Stored items from a collection

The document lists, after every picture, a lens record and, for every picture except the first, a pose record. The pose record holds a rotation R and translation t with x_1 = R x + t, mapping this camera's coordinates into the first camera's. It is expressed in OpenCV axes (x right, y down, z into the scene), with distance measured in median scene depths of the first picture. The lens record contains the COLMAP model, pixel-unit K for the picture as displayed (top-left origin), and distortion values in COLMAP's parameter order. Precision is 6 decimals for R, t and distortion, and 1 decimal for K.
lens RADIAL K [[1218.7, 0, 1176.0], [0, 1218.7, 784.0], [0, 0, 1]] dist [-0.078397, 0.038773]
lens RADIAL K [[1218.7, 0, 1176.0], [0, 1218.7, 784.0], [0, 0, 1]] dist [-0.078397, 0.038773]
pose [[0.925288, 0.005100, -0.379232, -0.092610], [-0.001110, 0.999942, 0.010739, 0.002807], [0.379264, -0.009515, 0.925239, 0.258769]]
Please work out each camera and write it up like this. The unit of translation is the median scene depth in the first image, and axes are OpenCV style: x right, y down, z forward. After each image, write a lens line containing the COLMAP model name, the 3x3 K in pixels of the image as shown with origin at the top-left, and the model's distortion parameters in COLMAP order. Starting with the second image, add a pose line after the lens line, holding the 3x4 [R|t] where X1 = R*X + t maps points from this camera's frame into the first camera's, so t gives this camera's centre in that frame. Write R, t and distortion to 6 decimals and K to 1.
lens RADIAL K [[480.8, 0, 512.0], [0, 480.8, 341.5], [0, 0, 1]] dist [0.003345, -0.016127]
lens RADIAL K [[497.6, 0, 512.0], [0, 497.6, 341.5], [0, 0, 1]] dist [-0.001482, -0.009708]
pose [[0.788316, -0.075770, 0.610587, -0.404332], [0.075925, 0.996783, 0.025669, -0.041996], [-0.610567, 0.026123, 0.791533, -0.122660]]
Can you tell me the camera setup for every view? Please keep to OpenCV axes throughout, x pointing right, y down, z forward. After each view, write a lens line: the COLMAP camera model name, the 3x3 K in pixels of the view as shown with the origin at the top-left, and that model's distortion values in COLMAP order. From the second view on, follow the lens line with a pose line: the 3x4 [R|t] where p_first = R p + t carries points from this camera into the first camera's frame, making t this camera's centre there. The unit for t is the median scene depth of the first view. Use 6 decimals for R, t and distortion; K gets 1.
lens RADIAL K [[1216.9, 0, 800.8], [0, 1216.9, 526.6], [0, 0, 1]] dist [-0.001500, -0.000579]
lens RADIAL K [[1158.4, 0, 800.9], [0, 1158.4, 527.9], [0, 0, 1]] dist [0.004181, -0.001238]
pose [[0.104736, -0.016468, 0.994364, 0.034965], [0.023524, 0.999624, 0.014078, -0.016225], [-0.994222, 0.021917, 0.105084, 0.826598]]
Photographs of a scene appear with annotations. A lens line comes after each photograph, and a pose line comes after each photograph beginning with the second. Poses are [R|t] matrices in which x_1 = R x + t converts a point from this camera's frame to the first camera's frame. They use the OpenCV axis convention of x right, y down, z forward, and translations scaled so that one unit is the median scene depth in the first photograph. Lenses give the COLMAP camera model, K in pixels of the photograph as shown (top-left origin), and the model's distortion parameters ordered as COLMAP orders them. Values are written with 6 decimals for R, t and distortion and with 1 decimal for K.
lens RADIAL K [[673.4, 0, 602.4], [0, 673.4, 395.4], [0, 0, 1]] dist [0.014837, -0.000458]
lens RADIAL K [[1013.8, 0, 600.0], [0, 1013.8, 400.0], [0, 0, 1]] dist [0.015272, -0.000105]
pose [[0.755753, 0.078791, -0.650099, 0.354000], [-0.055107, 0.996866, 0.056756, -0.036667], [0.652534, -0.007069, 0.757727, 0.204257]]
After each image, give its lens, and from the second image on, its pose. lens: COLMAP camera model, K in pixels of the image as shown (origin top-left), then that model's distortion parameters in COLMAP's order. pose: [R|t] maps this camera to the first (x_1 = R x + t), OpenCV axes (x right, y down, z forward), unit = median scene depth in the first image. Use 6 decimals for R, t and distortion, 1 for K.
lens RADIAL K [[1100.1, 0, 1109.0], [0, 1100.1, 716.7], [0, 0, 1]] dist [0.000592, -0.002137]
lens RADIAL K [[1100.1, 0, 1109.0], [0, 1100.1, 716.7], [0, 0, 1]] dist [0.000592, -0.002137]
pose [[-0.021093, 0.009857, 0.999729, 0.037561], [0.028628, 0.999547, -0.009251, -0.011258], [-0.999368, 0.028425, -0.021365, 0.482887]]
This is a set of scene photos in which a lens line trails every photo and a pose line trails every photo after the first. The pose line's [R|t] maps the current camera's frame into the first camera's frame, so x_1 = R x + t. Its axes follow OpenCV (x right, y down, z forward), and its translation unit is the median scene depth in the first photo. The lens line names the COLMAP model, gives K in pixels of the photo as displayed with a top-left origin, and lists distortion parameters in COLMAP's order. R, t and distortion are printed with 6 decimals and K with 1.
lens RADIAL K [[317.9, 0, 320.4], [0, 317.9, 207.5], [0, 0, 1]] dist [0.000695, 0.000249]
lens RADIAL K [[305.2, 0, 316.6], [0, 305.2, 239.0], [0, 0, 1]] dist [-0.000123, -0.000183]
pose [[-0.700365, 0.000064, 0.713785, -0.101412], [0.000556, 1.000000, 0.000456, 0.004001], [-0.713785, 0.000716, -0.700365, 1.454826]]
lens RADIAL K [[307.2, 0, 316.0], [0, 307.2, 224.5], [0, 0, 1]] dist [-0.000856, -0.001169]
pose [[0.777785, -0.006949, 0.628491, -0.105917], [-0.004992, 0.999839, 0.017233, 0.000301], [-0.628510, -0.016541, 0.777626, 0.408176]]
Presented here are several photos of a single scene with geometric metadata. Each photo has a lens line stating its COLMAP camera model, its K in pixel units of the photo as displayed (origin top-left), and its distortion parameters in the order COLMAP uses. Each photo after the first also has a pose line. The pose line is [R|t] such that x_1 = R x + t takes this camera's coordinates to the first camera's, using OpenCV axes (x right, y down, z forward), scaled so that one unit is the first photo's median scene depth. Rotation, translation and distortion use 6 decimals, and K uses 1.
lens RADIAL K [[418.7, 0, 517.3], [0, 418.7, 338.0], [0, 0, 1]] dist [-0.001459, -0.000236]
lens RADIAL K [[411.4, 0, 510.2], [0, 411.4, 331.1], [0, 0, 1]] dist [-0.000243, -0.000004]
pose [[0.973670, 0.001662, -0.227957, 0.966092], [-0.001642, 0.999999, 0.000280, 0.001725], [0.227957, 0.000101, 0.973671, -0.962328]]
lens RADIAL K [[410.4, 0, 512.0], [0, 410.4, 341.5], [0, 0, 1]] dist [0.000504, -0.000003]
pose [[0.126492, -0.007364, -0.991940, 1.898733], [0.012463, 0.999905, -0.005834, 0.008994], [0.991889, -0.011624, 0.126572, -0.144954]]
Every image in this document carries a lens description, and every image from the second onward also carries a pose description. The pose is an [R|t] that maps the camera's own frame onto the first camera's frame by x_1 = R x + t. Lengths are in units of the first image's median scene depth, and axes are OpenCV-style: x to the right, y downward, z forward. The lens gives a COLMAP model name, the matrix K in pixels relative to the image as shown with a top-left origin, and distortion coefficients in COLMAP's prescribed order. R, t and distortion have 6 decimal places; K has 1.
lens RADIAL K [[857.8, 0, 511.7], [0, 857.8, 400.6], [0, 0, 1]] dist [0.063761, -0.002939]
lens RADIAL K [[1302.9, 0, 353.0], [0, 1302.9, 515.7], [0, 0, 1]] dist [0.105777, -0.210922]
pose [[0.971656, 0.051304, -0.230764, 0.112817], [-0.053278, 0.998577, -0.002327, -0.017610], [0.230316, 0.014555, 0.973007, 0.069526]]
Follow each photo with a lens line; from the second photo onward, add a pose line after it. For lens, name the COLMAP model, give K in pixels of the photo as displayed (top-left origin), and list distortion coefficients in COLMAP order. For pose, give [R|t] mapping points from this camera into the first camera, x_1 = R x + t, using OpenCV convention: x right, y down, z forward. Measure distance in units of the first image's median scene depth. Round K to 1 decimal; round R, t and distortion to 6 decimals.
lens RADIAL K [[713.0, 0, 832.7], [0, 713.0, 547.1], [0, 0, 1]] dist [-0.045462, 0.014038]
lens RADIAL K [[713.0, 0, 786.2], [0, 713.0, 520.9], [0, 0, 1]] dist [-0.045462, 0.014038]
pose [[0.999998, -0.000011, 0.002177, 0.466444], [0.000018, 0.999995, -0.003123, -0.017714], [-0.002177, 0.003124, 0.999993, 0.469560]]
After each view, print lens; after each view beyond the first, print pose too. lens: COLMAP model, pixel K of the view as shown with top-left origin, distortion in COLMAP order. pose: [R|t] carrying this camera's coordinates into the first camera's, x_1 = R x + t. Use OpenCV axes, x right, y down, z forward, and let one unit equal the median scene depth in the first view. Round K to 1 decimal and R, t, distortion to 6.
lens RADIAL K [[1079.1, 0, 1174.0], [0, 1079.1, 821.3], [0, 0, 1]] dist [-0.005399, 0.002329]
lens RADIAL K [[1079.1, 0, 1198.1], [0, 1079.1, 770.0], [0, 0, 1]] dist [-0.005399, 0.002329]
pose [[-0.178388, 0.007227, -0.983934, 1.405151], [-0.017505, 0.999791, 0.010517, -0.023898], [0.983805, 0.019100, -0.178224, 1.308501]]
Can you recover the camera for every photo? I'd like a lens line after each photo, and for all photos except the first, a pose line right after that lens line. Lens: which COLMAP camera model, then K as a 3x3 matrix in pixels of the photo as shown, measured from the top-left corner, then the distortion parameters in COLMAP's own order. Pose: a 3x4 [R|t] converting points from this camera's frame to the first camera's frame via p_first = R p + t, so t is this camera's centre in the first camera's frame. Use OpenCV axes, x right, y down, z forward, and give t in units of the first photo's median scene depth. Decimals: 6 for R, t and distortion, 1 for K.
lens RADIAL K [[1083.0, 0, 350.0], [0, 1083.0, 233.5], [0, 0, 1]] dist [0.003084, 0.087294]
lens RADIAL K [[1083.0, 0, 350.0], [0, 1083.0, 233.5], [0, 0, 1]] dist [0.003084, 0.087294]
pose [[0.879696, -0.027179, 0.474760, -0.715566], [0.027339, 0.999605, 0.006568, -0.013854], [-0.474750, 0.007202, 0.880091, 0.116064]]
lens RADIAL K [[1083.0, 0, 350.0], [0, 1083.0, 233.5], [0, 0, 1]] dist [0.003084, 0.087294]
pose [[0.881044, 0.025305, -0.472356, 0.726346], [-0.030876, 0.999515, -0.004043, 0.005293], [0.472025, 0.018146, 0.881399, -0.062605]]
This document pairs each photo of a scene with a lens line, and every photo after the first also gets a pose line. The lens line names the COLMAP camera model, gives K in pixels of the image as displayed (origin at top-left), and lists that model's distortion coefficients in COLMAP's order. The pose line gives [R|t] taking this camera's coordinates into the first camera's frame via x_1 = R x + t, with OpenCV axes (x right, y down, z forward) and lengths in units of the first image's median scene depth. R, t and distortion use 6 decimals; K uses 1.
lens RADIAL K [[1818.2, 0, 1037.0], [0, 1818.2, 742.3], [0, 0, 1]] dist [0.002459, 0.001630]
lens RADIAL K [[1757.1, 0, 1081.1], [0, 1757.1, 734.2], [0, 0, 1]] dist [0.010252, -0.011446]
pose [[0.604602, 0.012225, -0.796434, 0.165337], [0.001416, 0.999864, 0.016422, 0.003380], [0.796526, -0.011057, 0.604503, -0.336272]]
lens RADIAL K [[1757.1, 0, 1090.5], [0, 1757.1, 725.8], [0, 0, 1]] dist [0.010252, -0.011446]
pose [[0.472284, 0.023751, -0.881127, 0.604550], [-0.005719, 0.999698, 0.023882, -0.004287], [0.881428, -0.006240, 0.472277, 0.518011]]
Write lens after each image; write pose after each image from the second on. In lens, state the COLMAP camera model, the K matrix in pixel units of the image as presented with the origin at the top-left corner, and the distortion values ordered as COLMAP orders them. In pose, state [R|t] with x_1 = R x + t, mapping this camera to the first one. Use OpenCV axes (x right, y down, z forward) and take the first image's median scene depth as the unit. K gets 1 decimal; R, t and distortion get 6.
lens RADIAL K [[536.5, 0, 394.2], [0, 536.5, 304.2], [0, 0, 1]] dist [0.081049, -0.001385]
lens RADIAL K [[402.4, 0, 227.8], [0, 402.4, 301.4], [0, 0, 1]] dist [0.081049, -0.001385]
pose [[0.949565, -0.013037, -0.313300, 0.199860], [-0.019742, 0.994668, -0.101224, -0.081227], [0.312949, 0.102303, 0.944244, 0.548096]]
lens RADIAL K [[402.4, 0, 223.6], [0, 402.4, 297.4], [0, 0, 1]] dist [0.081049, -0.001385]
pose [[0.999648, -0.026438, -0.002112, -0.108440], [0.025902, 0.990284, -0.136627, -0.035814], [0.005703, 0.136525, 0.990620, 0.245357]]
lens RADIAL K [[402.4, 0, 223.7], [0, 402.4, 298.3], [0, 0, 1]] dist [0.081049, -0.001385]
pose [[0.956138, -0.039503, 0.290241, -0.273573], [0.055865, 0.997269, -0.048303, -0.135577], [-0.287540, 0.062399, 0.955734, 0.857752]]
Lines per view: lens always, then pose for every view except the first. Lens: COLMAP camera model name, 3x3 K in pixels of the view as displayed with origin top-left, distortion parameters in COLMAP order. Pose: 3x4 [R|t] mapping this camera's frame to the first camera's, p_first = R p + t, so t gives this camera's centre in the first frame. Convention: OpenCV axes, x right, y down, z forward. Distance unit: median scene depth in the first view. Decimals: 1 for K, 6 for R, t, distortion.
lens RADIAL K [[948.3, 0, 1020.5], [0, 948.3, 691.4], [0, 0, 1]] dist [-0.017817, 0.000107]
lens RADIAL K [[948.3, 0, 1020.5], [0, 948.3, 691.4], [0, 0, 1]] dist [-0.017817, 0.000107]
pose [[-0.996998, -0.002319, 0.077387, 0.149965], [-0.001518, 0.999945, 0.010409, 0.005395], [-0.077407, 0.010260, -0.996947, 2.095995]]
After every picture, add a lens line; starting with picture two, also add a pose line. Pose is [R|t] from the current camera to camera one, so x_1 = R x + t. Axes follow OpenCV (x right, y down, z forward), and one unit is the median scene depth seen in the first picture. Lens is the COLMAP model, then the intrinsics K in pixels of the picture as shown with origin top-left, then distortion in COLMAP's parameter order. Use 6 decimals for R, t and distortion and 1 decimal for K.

**Problem statement**
Up to and including the final line of the data above, please copy every line exactly, starting from the one that contains "Lines per view: lens".

**Task result**
Lines per view: lens always, then pose for every view except the first. Lens: COLMAP camera model name, 3x3 K in pixels of the view as displayed with origin top-left, distortion parameters in COLMAP order. Pose: 3x4 [R|t] mapping this camera's frame to the first camera's, p_first = R p + t, so t gives this camera's centre in the first frame. Convention: OpenCV axes, x right, y down, z forward. Distance unit: median scene depth in the first view. Decimals: 1 for K, 6 for R, t, distortion.
lens RADIAL K [[948.3, 0, 1020.5], [0, 948.3, 691.4], [0, 0, 1]] dist [-0.017817, 0.000107]
lens RADIAL K [[948.3, 0, 1020.5], [0, 948.3, 691.4], [0, 0, 1]] dist [-0.017817, 0.000107]
pose [[-0.996998, -0.002319, 0.077387, 0.149965], [-0.001518, 0.999945, 0.010409, 0.005395], [-0.077407, 0.010260, -0.996947, 2.095995]]
After every picture, add a lens line; starting with picture two, also add a pose line. Pose is [R|t] from the current camera to camera one, so x_1 = R x + t. Axes follow OpenCV (x right, y down, z forward), and one unit is the median scene depth seen in the first picture. Lens is the COLMAP model, then the intrinsics K in pixels of the picture as shown with origin top-left, then distortion in COLMAP's parameter order. Use 6 decimals for R, t and distortion and 1 decimal for K.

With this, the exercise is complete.